In the listing that follows, the range to quote begins at the line that has "max. +8–10 mmol/l/24 h" and ends after the line that has "### 📊 NATRIUMGEHALT"; quote it verbatim and add nothing.
--- Records for this task Enclosed Below ---
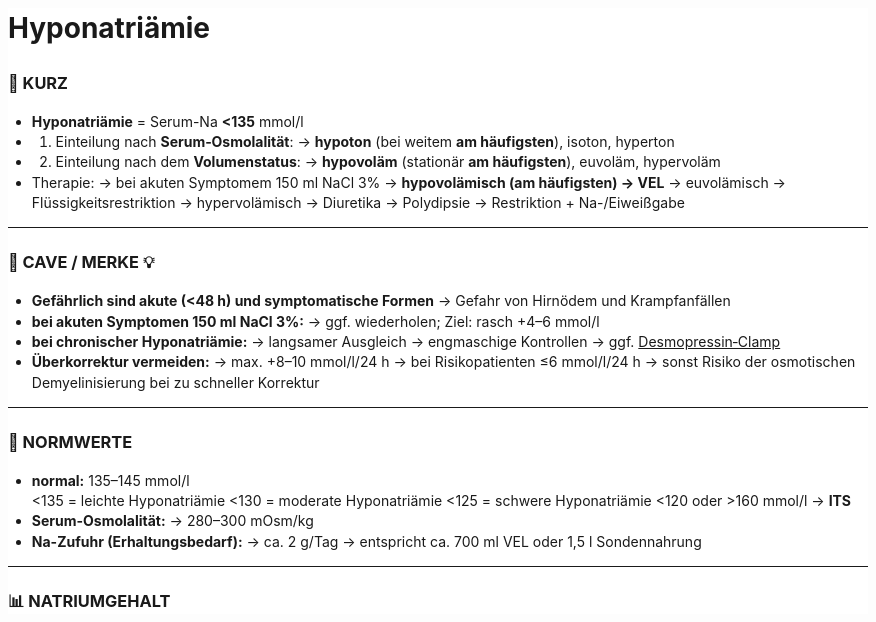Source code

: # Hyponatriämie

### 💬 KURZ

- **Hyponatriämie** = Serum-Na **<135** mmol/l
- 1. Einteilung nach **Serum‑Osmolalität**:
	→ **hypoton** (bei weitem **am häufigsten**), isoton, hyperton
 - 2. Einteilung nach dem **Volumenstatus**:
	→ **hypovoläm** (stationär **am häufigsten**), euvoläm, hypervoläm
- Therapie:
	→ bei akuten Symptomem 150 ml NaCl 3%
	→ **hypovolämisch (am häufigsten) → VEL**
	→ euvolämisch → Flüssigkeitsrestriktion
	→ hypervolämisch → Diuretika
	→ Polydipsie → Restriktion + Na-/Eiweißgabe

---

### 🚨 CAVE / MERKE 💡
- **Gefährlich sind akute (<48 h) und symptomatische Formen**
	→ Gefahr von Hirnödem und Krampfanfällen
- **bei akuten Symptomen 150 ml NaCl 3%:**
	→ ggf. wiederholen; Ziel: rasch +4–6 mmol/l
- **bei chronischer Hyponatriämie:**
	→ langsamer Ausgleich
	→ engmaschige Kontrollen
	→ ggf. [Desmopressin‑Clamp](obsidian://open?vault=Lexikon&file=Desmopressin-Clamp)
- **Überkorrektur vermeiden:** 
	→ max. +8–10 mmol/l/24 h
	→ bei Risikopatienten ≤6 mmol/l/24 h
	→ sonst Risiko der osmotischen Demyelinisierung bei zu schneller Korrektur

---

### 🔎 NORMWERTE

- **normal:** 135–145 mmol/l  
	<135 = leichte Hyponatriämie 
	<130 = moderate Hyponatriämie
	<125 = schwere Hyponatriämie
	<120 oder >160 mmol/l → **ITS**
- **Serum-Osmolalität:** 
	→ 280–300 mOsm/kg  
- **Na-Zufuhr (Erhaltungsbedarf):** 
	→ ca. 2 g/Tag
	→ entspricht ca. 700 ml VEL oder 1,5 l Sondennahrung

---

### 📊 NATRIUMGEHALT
--- End of Enclosed Records for this task ---
--- Records for this task Enclosed Below ---
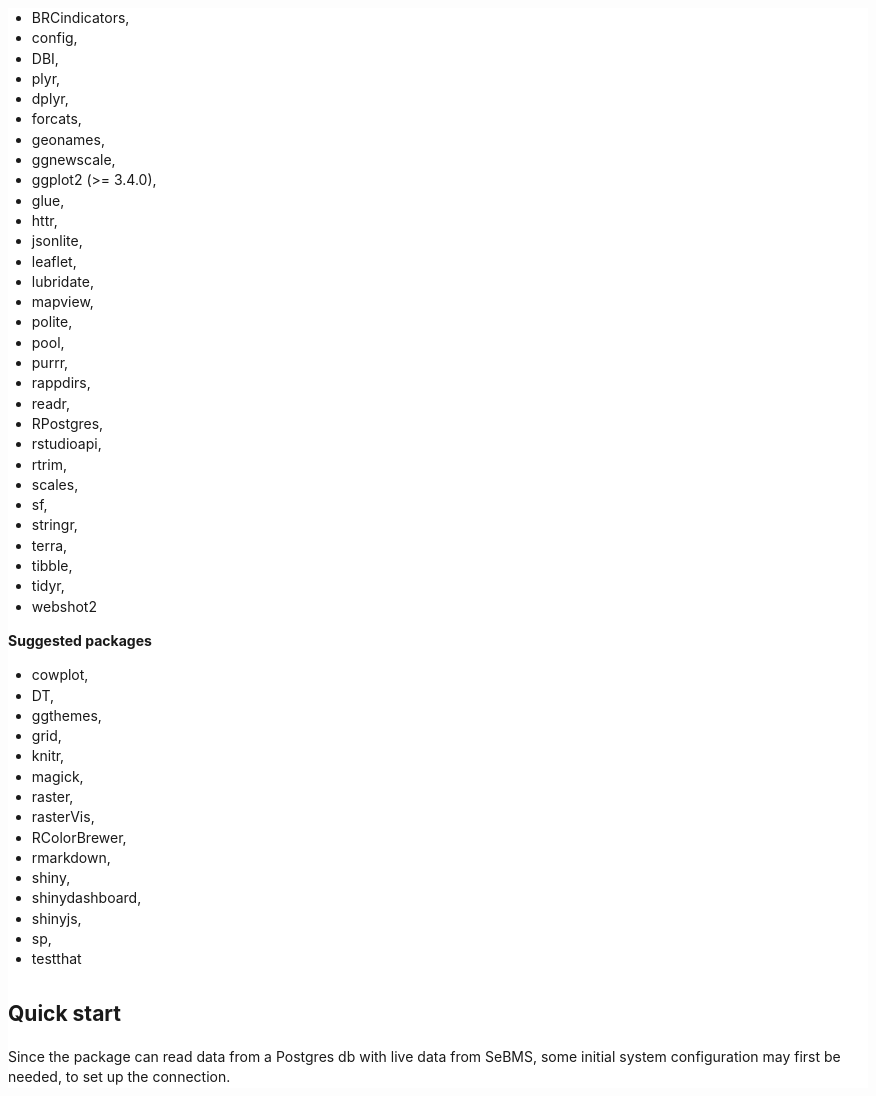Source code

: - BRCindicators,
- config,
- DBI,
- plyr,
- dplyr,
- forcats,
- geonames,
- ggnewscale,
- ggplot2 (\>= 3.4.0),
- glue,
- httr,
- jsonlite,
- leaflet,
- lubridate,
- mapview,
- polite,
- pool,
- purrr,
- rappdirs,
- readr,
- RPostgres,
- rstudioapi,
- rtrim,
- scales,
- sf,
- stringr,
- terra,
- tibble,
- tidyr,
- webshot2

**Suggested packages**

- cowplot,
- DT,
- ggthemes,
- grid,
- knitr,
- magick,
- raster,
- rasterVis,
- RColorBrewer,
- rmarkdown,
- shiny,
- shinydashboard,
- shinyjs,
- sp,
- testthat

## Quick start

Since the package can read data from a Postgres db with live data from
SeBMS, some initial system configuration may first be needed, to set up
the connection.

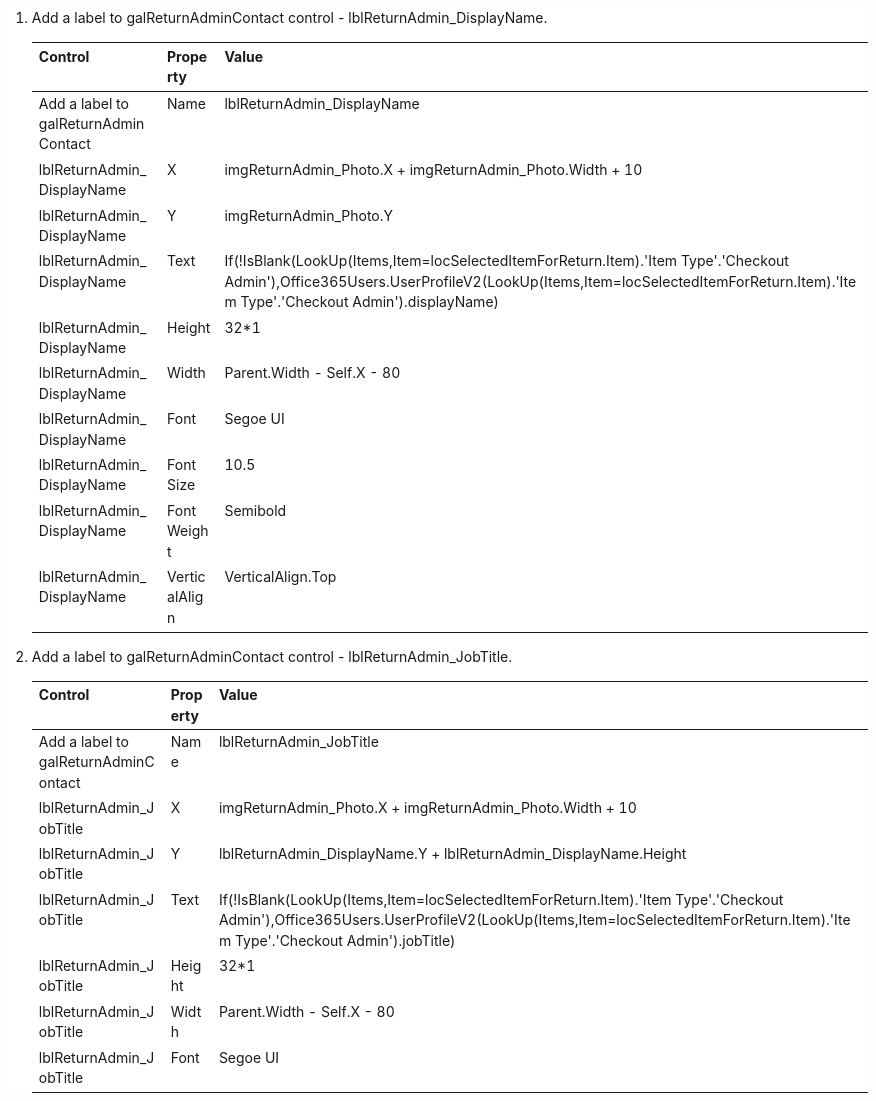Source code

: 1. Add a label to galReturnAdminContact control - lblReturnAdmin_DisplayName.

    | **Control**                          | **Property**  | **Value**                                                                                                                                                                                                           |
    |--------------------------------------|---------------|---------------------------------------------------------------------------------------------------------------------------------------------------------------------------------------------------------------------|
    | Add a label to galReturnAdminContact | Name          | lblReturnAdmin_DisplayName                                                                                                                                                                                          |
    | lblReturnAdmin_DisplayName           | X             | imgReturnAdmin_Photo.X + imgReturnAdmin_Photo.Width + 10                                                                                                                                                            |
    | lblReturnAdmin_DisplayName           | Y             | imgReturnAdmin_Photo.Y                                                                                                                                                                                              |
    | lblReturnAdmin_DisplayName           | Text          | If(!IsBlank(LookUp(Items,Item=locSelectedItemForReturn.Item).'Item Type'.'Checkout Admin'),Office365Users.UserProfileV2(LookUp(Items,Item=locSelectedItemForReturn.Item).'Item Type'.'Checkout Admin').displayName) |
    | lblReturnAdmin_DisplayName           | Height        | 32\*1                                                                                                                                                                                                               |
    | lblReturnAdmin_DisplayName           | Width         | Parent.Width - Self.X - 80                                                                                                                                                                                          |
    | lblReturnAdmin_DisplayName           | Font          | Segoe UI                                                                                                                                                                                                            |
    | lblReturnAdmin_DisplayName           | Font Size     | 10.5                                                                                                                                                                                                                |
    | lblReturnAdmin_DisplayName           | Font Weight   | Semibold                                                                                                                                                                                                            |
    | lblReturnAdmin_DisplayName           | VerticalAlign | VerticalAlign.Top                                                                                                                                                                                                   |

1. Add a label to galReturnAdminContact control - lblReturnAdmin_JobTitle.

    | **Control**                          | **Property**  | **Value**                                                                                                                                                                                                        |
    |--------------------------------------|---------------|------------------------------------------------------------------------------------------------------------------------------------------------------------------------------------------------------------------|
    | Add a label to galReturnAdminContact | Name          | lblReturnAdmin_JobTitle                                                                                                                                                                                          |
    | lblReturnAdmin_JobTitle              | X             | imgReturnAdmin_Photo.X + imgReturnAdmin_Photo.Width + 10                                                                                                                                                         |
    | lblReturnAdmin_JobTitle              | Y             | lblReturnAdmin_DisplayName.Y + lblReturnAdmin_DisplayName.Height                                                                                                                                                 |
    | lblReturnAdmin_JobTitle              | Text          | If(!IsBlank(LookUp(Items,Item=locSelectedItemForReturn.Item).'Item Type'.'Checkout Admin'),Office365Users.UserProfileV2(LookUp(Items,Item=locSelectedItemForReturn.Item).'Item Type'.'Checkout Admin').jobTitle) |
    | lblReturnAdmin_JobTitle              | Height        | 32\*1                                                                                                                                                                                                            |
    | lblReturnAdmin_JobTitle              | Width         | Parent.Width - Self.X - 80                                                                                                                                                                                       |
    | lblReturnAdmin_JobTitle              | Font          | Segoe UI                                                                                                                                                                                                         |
--- End of Enclosed Records for this task ---
● Your response
	→ max. +8–10 mmol/l/24 h
	→ bei Risikopatienten ≤6 mmol/l/24 h
	→ sonst Risiko der osmotischen Demyelinisierung bei zu schneller Korrektur

---

### 🔎 NORMWERTE

- **normal:** 135–145 mmol/l  
	<135 = leichte Hyponatriämie 
	<130 = moderate Hyponatriämie
	<125 = schwere Hyponatriämie
	<120 oder >160 mmol/l → **ITS**
- **Serum-Osmolalität:** 
	→ 280–300 mOsm/kg  
- **Na-Zufuhr (Erhaltungsbedarf):** 
	→ ca. 2 g/Tag
	→ entspricht ca. 700 ml VEL oder 1,5 l Sondennahrung

---

### 📊 NATRIUMGEHALT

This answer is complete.